Monitoring and Logging OpenBMC Systemd Target Failures

Author: Andrew Geissler < geissonator >

Primary assignee: Andrew Geissler

Created: June 18, 2019

Problem Description

OpenBMC uses systemd to coordinate the starting and stopping of its applications. For example, systemd is used to start all of OpenBMC's initial services, to power on and off the servers it manages, and to perform operations like firmware updates.

openbmc-systemd.md has a good summary of systemd and the basics of how it is used within OpenBMC.

There are situations where OpenBMC systemd targets fail. They fail due to a target or service within them hitting some sort of error condition. In some cases, the service which caused the failure will log an error to phosphor-logging but in some situations (segfault, unhandled exception, unhandled error path, ...), there will be no indication to the end user that something failed. It is critical that if a systemd target fails within OpenBMC, the user be notified.

Background and References

See the phosphor-state-manager repository for background information on state management and systemd within OpenBMC.

systemd provides signals when targets complete and provides status on that completed target. See the JobNew()/JobRemoved() section in the systemd dbus API. The six different results are:

done, canceled, timeout, failed, dependency, skipped

phosphor-state-manager code already monitors for these signals but only looks for a status of done to know when to mark the corresponding dbus object as ready(bmc)/on(chassis)/running(host).
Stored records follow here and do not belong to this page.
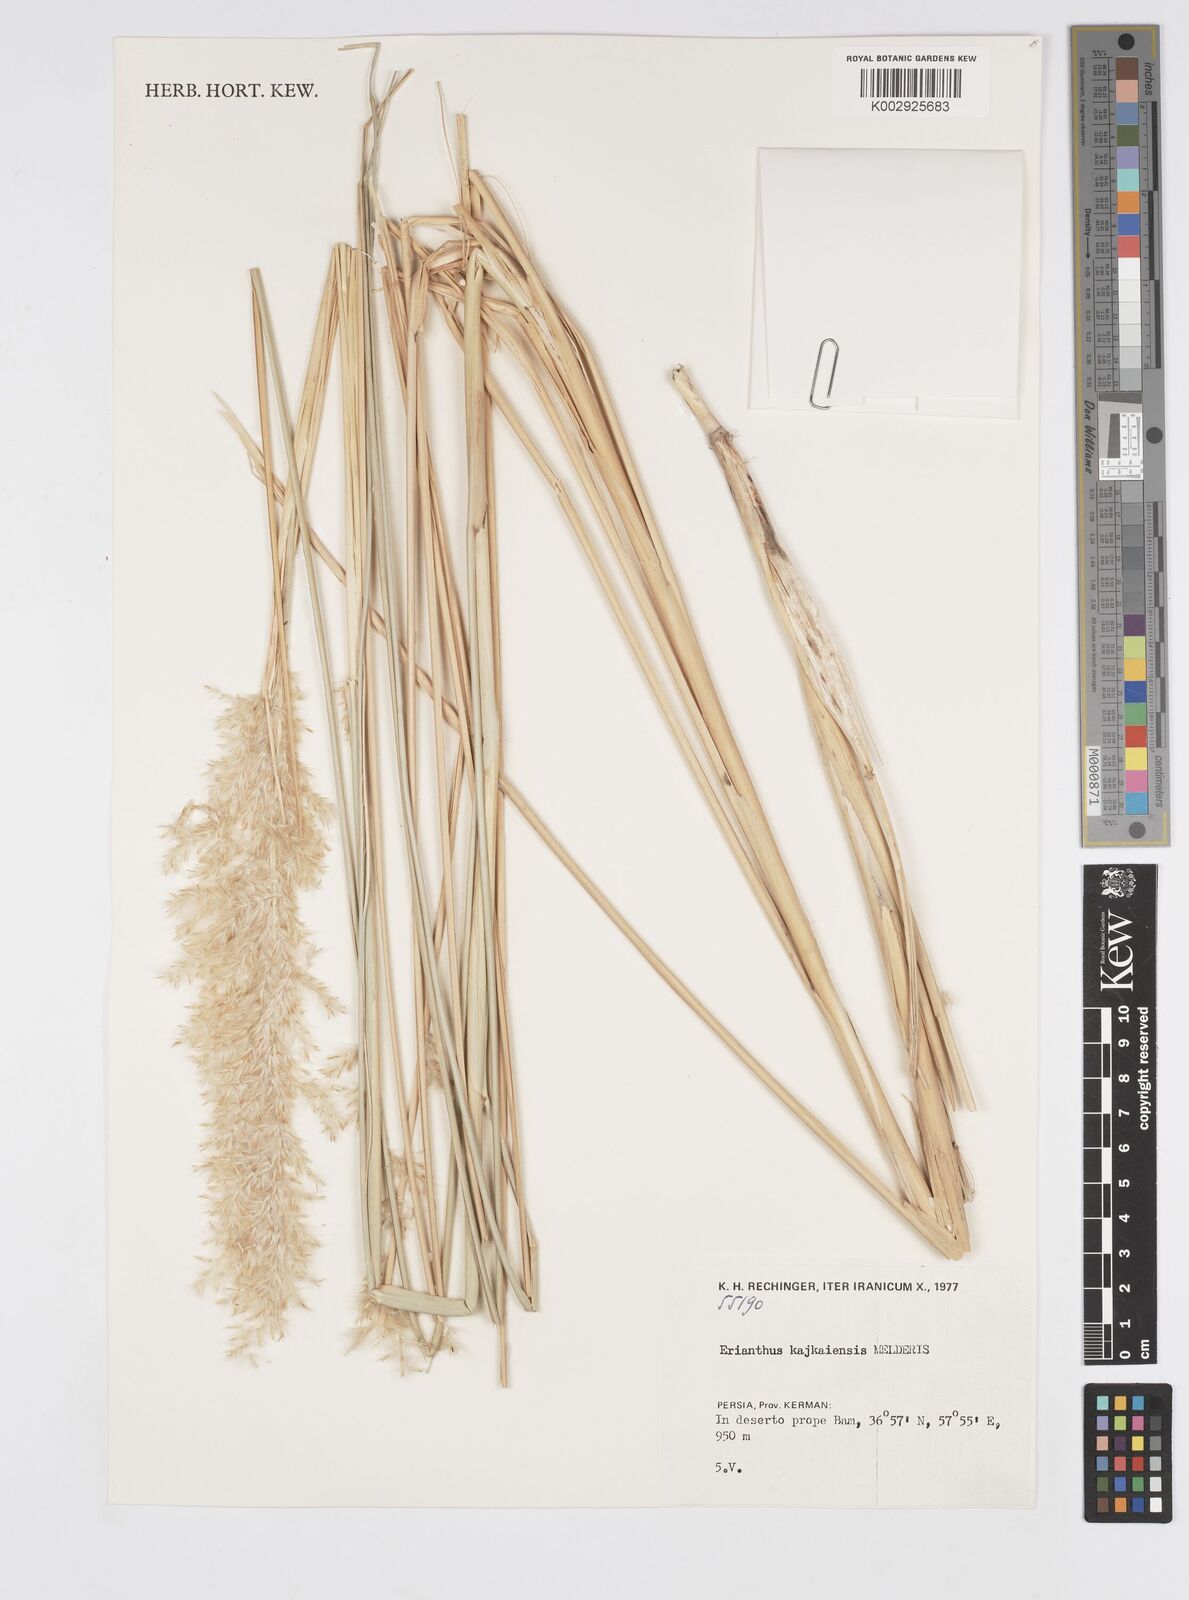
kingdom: Plantae
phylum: Tracheophyta
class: Liliopsida
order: Poales
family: Poaceae
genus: Saccharum
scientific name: Saccharum kajkaiense
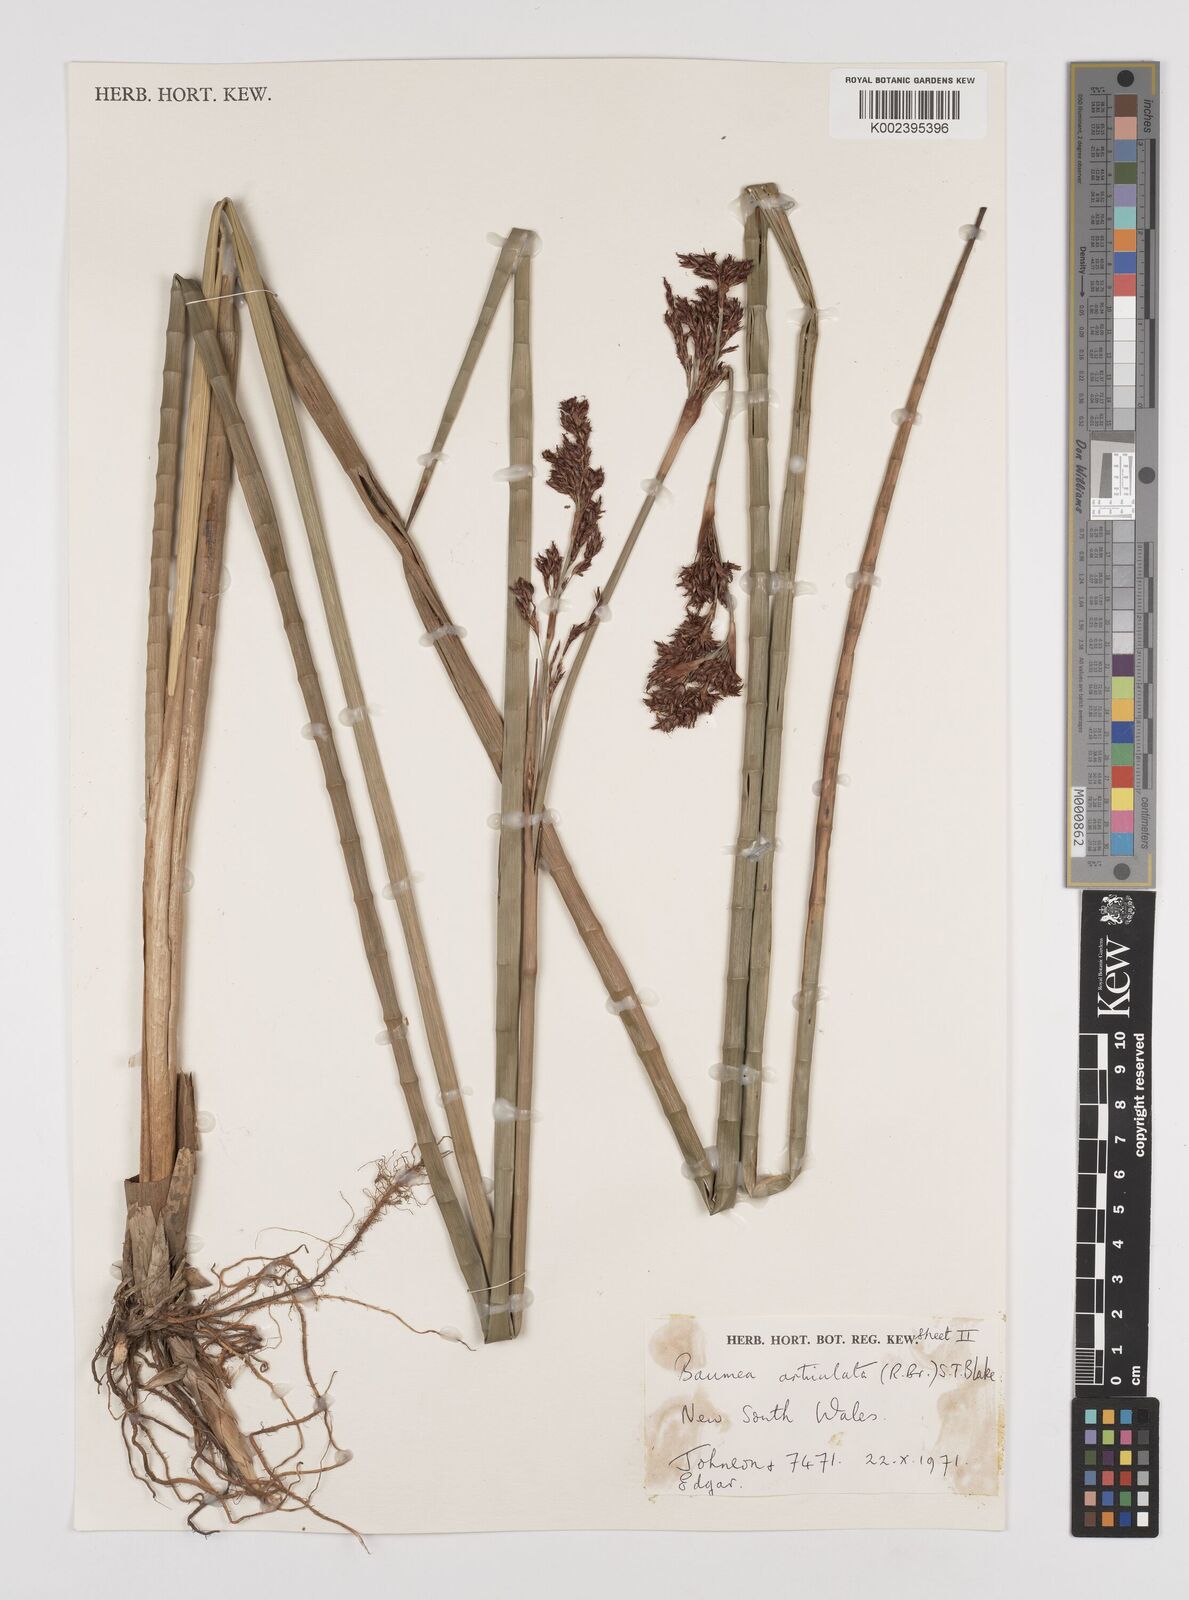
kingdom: Plantae
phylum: Tracheophyta
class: Liliopsida
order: Poales
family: Cyperaceae
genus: Machaerina
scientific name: Machaerina articulata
The proposal within this document is to monitor for these other results and log an appropriate error to phosphor-logging.

Requirements

  • Must be able to monitor any arbitrary systemd target and log a defined error based on the type of failure the target encountered
  • Must be configurable
    • Target: Choose any systemd target
    • Status: Choose one or more status's to monitor for
    • Error to log: Specify error to log when error is detected
  • Must be able to take multiple configure files as input on startup
  • Support a default for errors to monitor for
    • This will be timeout,failed, and dependency
  • Error will always be the configured one with additional data indicating the status that failed (i.e. canceled, timeout, ...)
    • Example:
    xyz.openbmc_project.State.BMC.Error.MultiUserTargetFailure
    STATUS=timeout

Proposed Design

Create a new standalone application in phosphor-state-manager which will load json file(s) on startup. The json file(s) would have the following format:

{
    "targets" : [
        {
            "name": "multi-user.target",
            "errorsToMonitor": ["default"],
            "errorToLog": "xyz.openbmc_project.State.BMC.Error.MultiUserTargetFailure",
        },
        {
            "name": "obmc-chassis-poweron@0.target",
            "errorsToMonitor": ["timeout", "failed"],
            "errorToLog": "xyz.openbmc_project.State.Chassis.Error.PowerOnTargetFailure",
        }
      ]
}

On startup, all input json files will be loaded and monitoring will be setup.

This application will not register any interfaces on D-Bus but will subscribe to systemd dbus signals for JobRemoved. sdeventplus will be used for all D-Bus communication.

For additional debug, the errors may be registered with the BMC Dump function to ensure the cause of the failure can be determined. This requires the errors logged by this service be put into phosphor-debug-errors/errors_watch.yaml.

Alternatives Considered

Targets have an OnError directive. Could put the error logging logic within that path but it introduces more complexity to OpenBMC systemd usage which is already quite complicated.

Could implement this within the existing state manager applications since they are already monitoring some of these targets. The standalone application and generic capability to monitor any target was chosen as a better option.

Impacts

A phosphor-logging event will be logged when one of the targets listed above fails. This will be viewable by owners of the system. There may be situations where two logs are generated for the same issue. For example, if the power application detects an issue during power on and logs it to phosphor-logging and then returns non zero to systemd, the target that service is a part of will also fail and the code logic defined in this design will also log an error.

The thought is that two errors are better than none. Also, there is a plugin architecture being defined for phosphor-logging. The user could monitor for that first error within the phosphor-logging plugin architecture and as a defined action, cancel the systemd target. A target status of canceled will not result in phosphor-state-manager generating an error.

Testing

Need to cause all targets mentioned within this design to fail. They should fail for each of the reasons defined within this design and the error generated for each scenario should be verified.